Una delle cose che ci riesce meglio è rinviare le scadenze (consegnare un lavoro, fissare un rendez-vous, rinnovare un abbonamento).
Poi, siccome il tempo è inesorabile, arriva sempre il momento in cui ci assale l’ansia di non farcela, beffardamente mescolata alla falsissima sicumera di quel nostro “Tanto manca ancora un mese!”.
Insomma, il refrain è noto: ci diamo una mossa solo quando non abbiamo più scampo. E dire che le conseguenze le conosciamo perfettamente, a cominciare dalla qualità dei risultati che, ovviamente, non sono mai del tutto entusiasmanti. La ragione – che conosciamo altrettanto bene – va ricercata nell’accumulo delle cose da fare.
Sembra quasi che le scadenze siano dotate di un sistema di comunicazione autonomo, grazie al quale si danno appuntamento tutte nello stesso momento.
Se questi sono aspetti ascrivibili solo alle nostre (maldestre) capacità di pianificazione, non vanno sottovalutati i malfunzionamenti (o addirittura i down totali) degli “attrezzi” che ci permettono di lavorare.
Ormai quattro anni fa, manco a dirlo con il solito fiato sul collo di numerose scadenze, sono rimasto senza connessione per quasi una settimana.
Si dice che le difficoltà aguzzino l’ingegno e, infatti, ho dovuto dare fondo a tutta l’inventiva di cui ero capace per salvare il salvabile (un po’ di tethering fino a esaurimento del pacchetto dati, un po’ di wifi pubblico, un po’ di parenti e amici).
Per farla breve, lo stato d’animo è stato quello di quando l’hard disk passa a miglior vita e realizzi che non hai uno straccio di backup.
Cose brutte, (non) provare per credere!
Mi è tornato alla mente questo episodio l’altro ieri, quando è venuta a mancare la corrente in tutta la casa (non ho il gruppo di continuità) e di colpo sono piombato nel panico da scadenze, diventate tutte urgenti perché oltremodo procrastinate.
Cosa ho imparato?
Semplice, l’adagio “chi ha tempo non aspetti tempo” mi si è rivelato alla stregua di un faro in una notte nebbiosa, molto più che un modo di dire.

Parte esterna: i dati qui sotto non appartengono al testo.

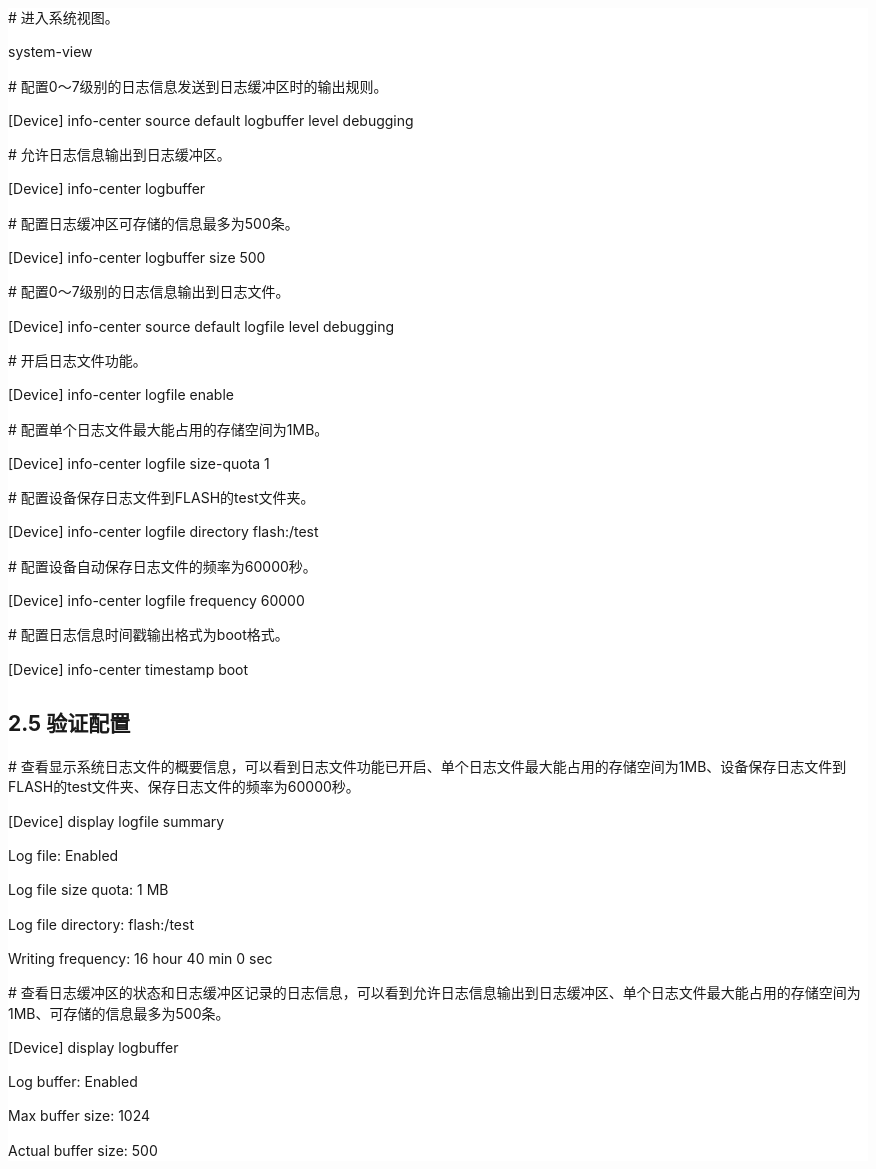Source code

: \# 进入系统视图。

<Device> system-view

\# 配置0～7级别的日志信息发送到日志缓冲区时的输出规则。

[Device] info-center source default logbuffer level debugging

\# 允许日志信息输出到日志缓冲区。

[Device] info-center logbuffer

\# 配置日志缓冲区可存储的信息最多为500条。

[Device] info-center logbuffer size 500

\# 配置0～7级别的日志信息输出到日志文件。

[Device] info-center source default logfile level debugging

\# 开启日志文件功能。

[Device] info-center logfile enable

\# 配置单个日志文件最大能占用的存储空间为1MB。

[Device] info-center logfile size-quota 1

\# 配置设备保存日志文件到FLASH的test文件夹。

[Device] info-center logfile directory flash:/test

\# 配置设备自动保存日志文件的频率为60000秒。

[Device] info-center logfile frequency 60000

\# 配置日志信息时间戳输出格式为boot格式。

[Device] info-center timestamp boot

## 2.5 验证配置

\# 查看显示系统日志文件的概要信息，可以看到日志文件功能已开启、单个日志文件最大能占用的存储空间为1MB、设备保存日志文件到FLASH的test文件夹、保存日志文件的频率为60000秒。

[Device] display logfile summary

 Log file: Enabled

 Log file size quota: 1 MB

 Log file directory: flash:/test

 Writing frequency: 16 hour 40 min 0 sec

\# 查看日志缓冲区的状态和日志缓冲区记录的日志信息，可以看到允许日志信息输出到日志缓冲区、单个日志文件最大能占用的存储空间为1MB、可存储的信息最多为500条。

[Device] display logbuffer

Log buffer: Enabled

Max buffer size: 1024

Actual buffer size: 500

Come gestire con leggerezza le peggiori previsioni
Al di là dei metodi e degli strumenti, chi svolge un lavoro autonomo sa che deve pianificare le sue giornate lavorative.
Poi, non avendo la sfera di cristallo, è anche ben consapevole del fatto che è praticamente impossibile sapere cosa arriverà sulla sua scrivania dalla mattina fino a sera.
Così, fra il serio e lo scherzo, ho preso l’abitudine di predisporre l’ordine dei compiti che mi attendono facendo finta che alle 10 di mattina avverrà l’interruzione della fornitura di energia elettrica.
Va da sé che in cima alla lista finiscono inevitabilmente le attività cui la loro mancata realizzazione, complice un blackout, potrebbe seriamente compromettere le relazioni con i clienti, il buon esito dei risultati, il mio equilibrio psicofisico.
Immaginare la possibilità del verificarsi di uno scenario tragico, ancorché solo per gioco, ha il potere di ridefinire il nostro concetto di urgenza e, di converso, distinguere le cose davvero importanti da quelle che invece non lo sono affatto.
Un altro vantaggio, secondario solo per ragioni di pertinenza consequenziale, riguarda il diffuso senso di rilassatezza che sopraggiunge quando sappiamo che, succeda quel succeda, quella giornata è stata già messa in cassaforte.
Che dire, da quel momento fino al termine della giornata… velluto.